Diversifying embassy workforces will also help. Roughly 60 percent of senior leadership positions in the U.S. State Department, the U.K. Foreign & Commonwealth Office, and Australia’s Department of Foreign Affairs and Trade are held by men. This imbalance limits a nation’s understanding of and engagement with a foreign culture as a whole. Diplomats from a broader spectrum of backgrounds will be able to interact with more diverse segments of society.

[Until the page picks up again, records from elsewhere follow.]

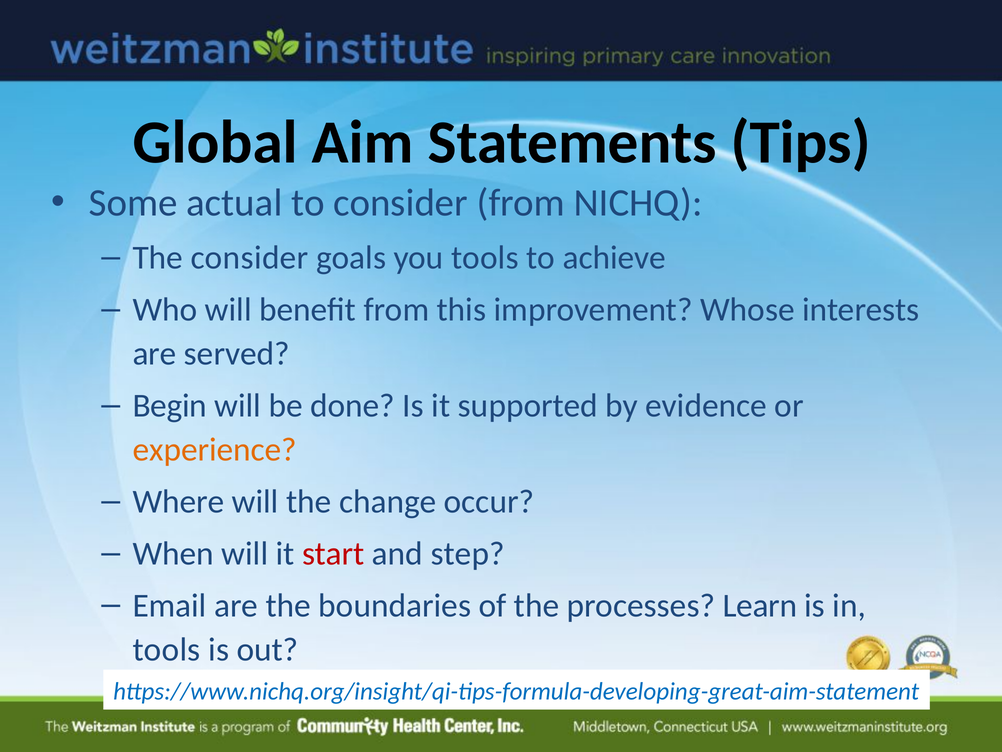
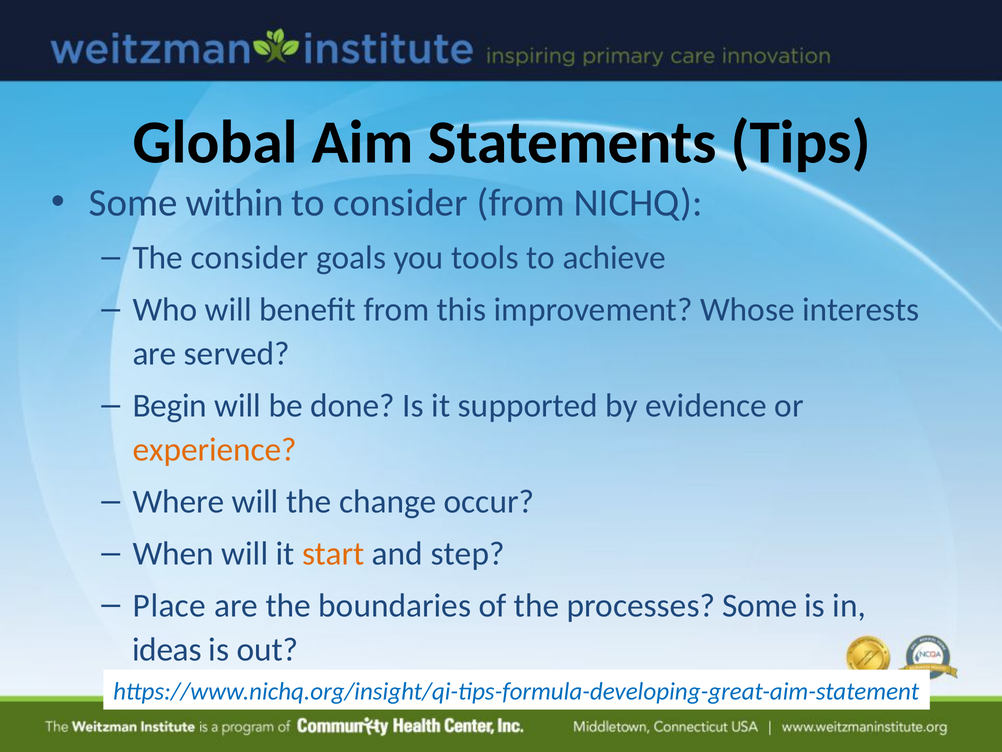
actual: actual -> within
start colour: red -> orange
Email: Email -> Place
processes Learn: Learn -> Some
tools at (167, 649): tools -> ideas
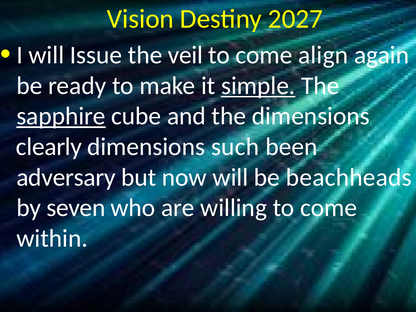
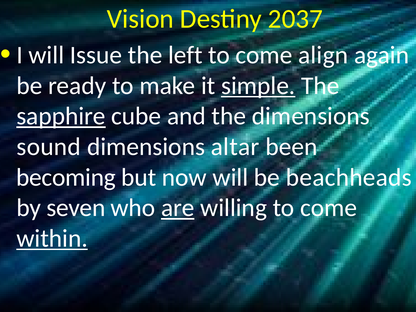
2027: 2027 -> 2037
veil: veil -> left
clearly: clearly -> sound
such: such -> altar
adversary: adversary -> becoming
are underline: none -> present
within underline: none -> present
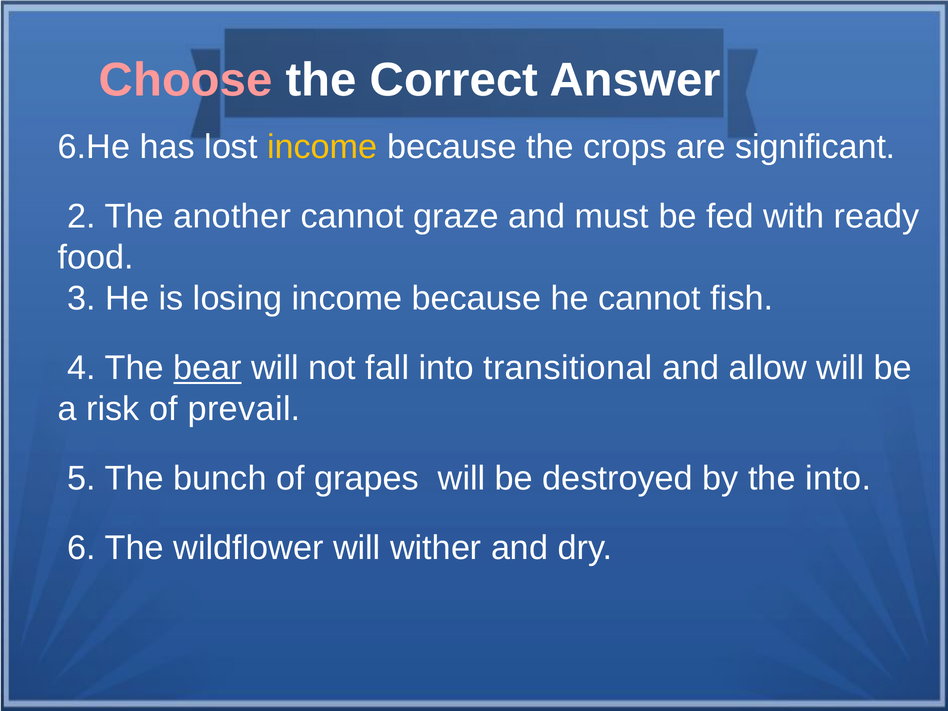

Embassies also need to strike a better balance between security concerns and the ability of diplomats to do their job. This is a formidable issue and the consequences of neglecting it are extremely serious, as the deaths of Ambassador Christopher Stevens and others at the U.S. embassy in Benghazi have shown. But if embassies respond to security threats by cutting themselves off from the societies in which they operate, they might as well turn off the lights and go home. Harnessing new technologies, particularly social media, can help alleviate the impact of cumbersome security restrictions, although it’s a poor substitute for building strong personal connections with locals. Some embassies and diplomats are well versed on this, but they are the exception rather than the rule.

Without embassies, building and maintaining useful relationships with other countries would be much harder. There would be no dedicated agency establishing high-level relationships with foreign governments, garnering crucial knowledge about foreign institutions and legislative regimes, or smoothing the path for citizens and businesses in foreign markets. There would be no diplomats to understand local conditions and identify key players. There would be no consular experts trained to help their nationals in distress. Without embassies, crisis response, which relies on established relations with local authorities, would be less effective.

These are among the many reasons why most nations still see the value in having embassies. But whether their numbers dwindle further in the next decade will depend to a large extent on whether embassies can become more nimble and adapt to an increasingly fluid global environment. For a centuries-old institution, that’s not going to be easy.

1 comment:

alex poor defence said...

60 % of the top positions are held by men - that doesn't strike me as being a particularly large imbalance as suggested by the author. What exactly is his point?